Retiring Ald. Tom Tunney (44th) said Thursday he decided not to run for mayor of Chicago because he didn’t have a succession plan for the Ann Sather Restaurants he owns and loves and feared the “Chicago institution” would go under.
Tunney, chairman of the City Council’s Zoning Committee, came close to joining the race after his longtime friend and political ally, U.S. Rep. Mike Quigley, D-Ill., took a pass.
After a public break with Mayor Lori Lightfoot, Tunney circulated nominating petitions and solicited support from colleagues and business leaders. Some allies were so convinced Tunney would run, they circulated a would-be Nov. 9 date for the big announcement.
But when the moment of truth finally came, Tunney decided not to take the plunge, throwing his support behind Paul Vallas.
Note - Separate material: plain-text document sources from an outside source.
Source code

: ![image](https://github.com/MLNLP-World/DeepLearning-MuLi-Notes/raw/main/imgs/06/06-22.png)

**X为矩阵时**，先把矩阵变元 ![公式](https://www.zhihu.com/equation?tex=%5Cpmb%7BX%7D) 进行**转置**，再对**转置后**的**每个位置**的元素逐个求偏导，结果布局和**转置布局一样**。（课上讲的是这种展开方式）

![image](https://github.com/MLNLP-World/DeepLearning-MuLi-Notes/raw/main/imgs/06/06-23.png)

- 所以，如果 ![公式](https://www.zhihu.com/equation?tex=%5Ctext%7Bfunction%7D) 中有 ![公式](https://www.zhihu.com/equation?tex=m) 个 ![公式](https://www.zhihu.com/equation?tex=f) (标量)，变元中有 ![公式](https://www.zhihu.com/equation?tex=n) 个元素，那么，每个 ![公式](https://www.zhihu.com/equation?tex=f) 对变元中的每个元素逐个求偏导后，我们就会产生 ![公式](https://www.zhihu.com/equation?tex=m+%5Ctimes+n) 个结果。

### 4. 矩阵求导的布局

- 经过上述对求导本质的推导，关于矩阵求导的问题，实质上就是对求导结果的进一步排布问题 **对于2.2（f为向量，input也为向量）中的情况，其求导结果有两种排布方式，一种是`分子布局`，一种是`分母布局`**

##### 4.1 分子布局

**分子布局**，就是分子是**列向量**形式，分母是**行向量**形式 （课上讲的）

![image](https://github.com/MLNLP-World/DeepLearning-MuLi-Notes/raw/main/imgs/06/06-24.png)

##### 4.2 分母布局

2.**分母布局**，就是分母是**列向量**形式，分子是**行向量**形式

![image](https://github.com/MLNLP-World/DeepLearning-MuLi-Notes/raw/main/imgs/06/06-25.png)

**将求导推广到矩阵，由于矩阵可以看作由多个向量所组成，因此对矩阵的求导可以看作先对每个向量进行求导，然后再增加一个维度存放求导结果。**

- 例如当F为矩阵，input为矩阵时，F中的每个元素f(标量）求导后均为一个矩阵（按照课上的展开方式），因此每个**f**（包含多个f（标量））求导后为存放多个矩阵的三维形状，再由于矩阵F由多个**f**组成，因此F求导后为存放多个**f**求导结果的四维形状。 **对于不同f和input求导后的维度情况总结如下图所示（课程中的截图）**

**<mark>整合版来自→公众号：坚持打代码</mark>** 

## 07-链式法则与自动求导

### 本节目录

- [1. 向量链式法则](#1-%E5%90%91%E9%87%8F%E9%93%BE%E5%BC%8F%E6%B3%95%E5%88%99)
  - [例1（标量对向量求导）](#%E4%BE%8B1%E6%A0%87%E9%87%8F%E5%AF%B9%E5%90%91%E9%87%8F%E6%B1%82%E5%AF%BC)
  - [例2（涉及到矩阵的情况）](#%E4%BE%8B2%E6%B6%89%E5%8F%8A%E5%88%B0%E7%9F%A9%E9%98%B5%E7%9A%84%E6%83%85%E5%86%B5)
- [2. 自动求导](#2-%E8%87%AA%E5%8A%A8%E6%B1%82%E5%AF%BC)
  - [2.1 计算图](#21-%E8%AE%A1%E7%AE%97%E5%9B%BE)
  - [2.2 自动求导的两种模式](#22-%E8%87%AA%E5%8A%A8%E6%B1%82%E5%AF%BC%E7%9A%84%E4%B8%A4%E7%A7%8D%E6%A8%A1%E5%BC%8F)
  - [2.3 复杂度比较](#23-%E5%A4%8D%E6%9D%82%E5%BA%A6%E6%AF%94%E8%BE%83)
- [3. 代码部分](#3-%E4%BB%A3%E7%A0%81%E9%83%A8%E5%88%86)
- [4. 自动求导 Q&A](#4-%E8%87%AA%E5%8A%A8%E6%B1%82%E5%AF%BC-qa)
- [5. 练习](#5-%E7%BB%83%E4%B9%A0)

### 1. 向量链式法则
Allies pointed to Tunney’s history of caution and indecision.
As it turned out, it was more about his 40-year love affair with Ann Sather’s.
“I have felt very strongly about my role as, not only an alderman but about keeping an institution alive in the city of Chicago. And honestly, while I had a good succession plan for my aldermanic successor, I don’t really have a good plan about the next generation of Ann Sather Restaurants,” said Tunney, 67.
“If I ... left the company, I felt it probably wouldn’t survive. … Small business margins are really small. ... I still work seven days a week. When I’m not working in the alderman’s office, I’m working at my restaurant. You’d think after 40 years that I should be able to take weekends off. It’s not there yet. And I haven’t developed the infrastructure to step away. That was the long and short of it.”
Tunney was appointed in 2002, picked by then-Mayor Richard M. Daley to fill the vacancy created by the pre-election resignation of then-Ald. Bernard Hansen.
It was a groundbreaking moment in Chicago politics. At the time, Tunney was Chicago’s first openly gay alderperson.
With no children of his own, Tunney’s only option was to ask extended family to take over Ann Sather. The answer was “no.”
“My family — my nieces and nephews — they’re not interested in the restaurant lifestyle. … They all worked for me during their high school years—enough to say this is not a career that they wanted to pursue,” he said.
“I made my choices. I went to school for it. I’m basically a service nut. That helped me in my aldermanic duties. It’s certainly helped me in the restaurant world….[But] you really have to want to be in the restaurant business. You have to know that it’s nights, weekends and holidays.”
On Feb. 28, Lightfoot was eliminated from the mayor’s race after finishing third with 16.8% of the vote behind Vallas at 32.9% and Brandon Johnson with 21.6%.
Lightfoot’s defeat was not a surprise to Tunney. He had already predicted lakefront voters who propelled her into office in 2019 had lost faith in the mayor.
But, Tunney said Thursday he was surprised by just how poorly she did in lakefront wards. Lightfoot averaged just 12.9 percent of the vote in six downtown and north lakefront wards, including his own.
“Four years ago, five years ago — the lakefront was where she got her start. And I counseled her that the lakefront is important for her career and downtown is important. And I think her over-emphasis, while laudable, on South and West neglected downtown and neglected the North Side,” Tunney said.
“She was too focused on South and West and basically told downtown and the North Side, ‘Fend for yourselves.’ Whether it was police. Whether it was economic development plans. It was only really at the tail end of her career that she had an idea about remaking LaSalle Street. … You can prioritize South and West and under-developed neighborhoods. But you can’t dismiss the economic engine for the city that actually pays for many of these programs.”
Tunney scoffed at Lightfoot’s longstanding claim that she was treated more harshly because she is a gay, Black woman. He pointed to her infamous inaugural address.
“She got off to a bad start by ... accusing the aldermen ... that, basically, this is a corrupt body behind me,” he said.
“You can’t start an administration with that kind of conflict. And it didn’t get much better.”